Nos muitos relatos de motoristas e cobradores colhidos pela Tribuna, alguns foram emblemáticos, por não se situarem apenas no medo dos frequentes assaltos no fim da linha. Diariamente, esses profissionais vivem o dilema de passarem por vários territórios controlados por gangues. Como o transporte é público, um passageiro estranho ao meio pode ser o rastilho para o enfrentamento.
Foi o que ocorreu há cerca de 15 dias, quando um ônibus foi atacado a pedradas por causa desse frequente conflito. O alvo era um passageiro, mas os responsáveis pela ação não se preocuparam com a consequência. O dano maior foi do motorista, até hoje no hospital por conta de sequelas do ataque. O que ele fez foi apenas tentar sair do meio do tumulto. Conseguiu, mas o preço foi alto.
É com esse cenário que esses profissionais convivem diariamente, apontando, portanto, para uma outra face da questão. Os assaltos aumentaram, bastando ver os recentes números, mas o componente da insegurança tem esse novo fator, e lidar com ele não é tão simples, pois não se esgota na repressão. Os assaltantes podem ser mapeados, retirados de cena, mas estes novos atores, não.

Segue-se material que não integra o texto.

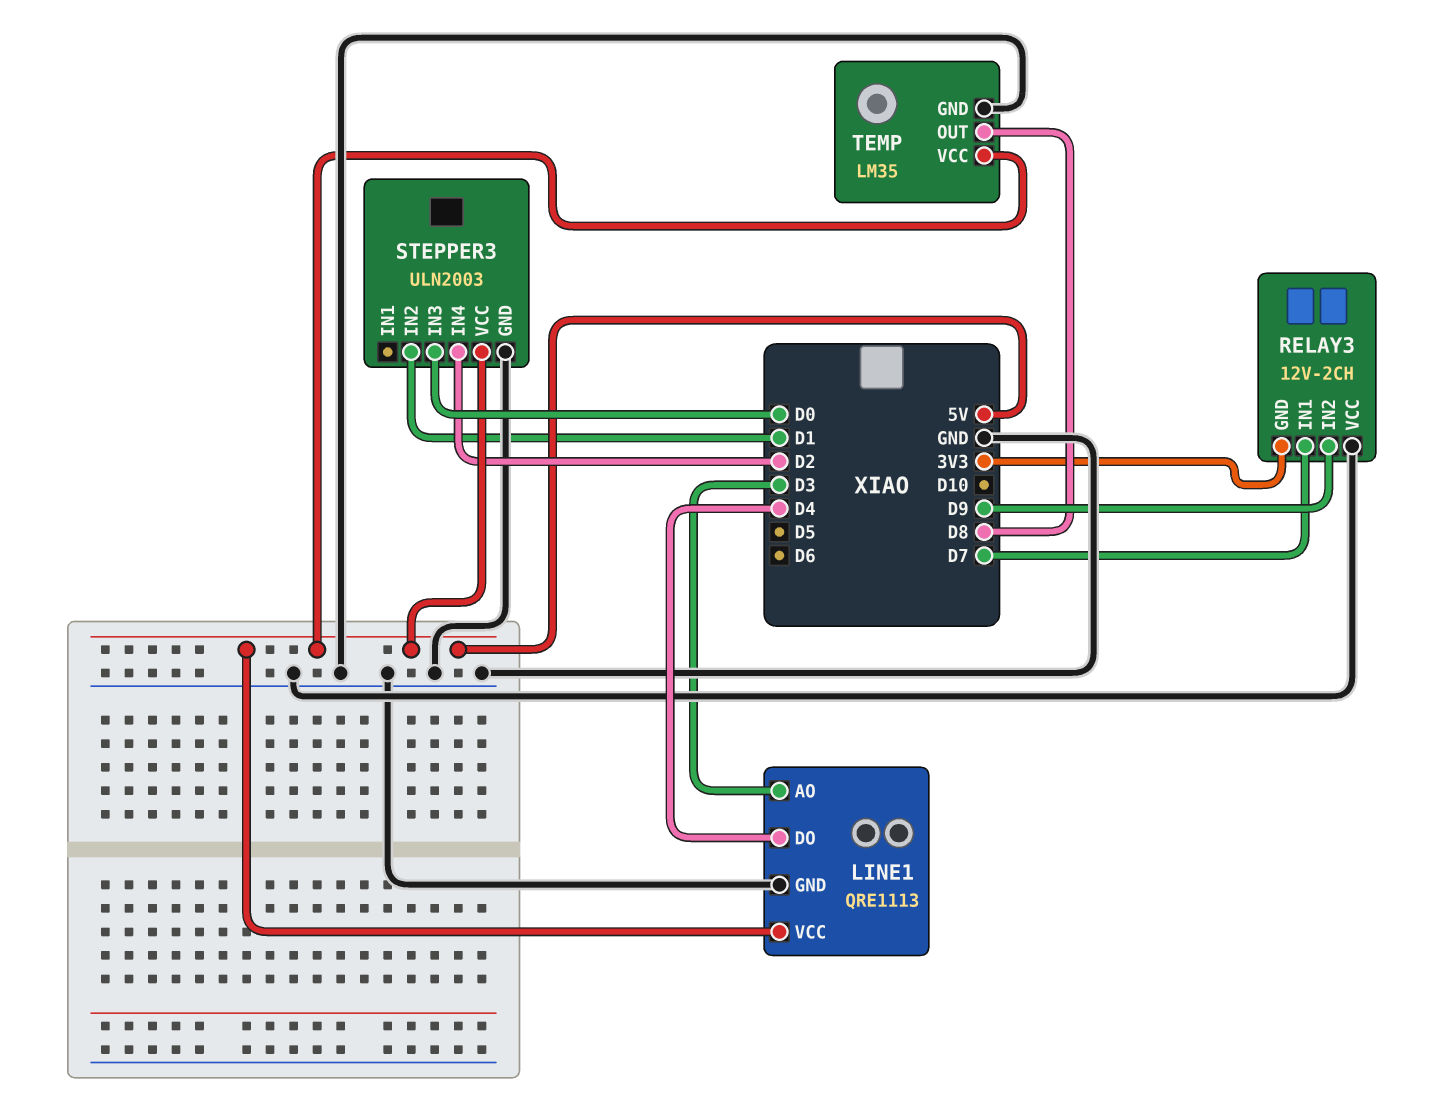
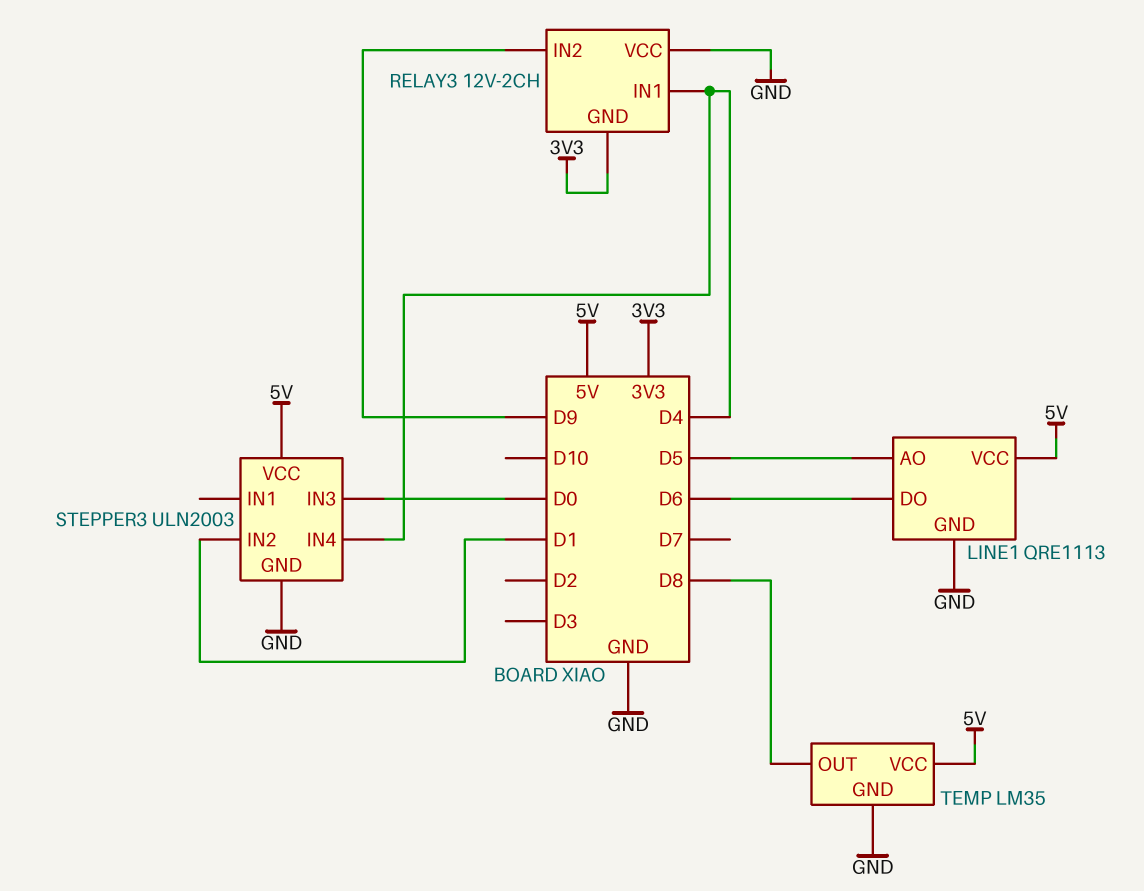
LINE1 pin AO: D3 -> D5
LINE1 pin DO: D4 -> D6
RELAY3 pin IN1: D7 -> D4
STEPPER3 pin IN4: D2 -> D4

As cidades, de modo geral, foram loteadas em nome de um pertencimento somado a uma identidade própria, nos quais não há espaço para estranhos. A saída é iniciar do zero ações que, ao curso do tempo, não foram implementadas. As comunidades ficaram abandonadas, e a ausência do Estado criou o espaço para esses personagens. Equipamentos de lazer, escolas, igrejas e outros benefícios são fundamentais para se forjar uma identidade participativa, que não vê no outro uma ameaça. É hora de começar de novo.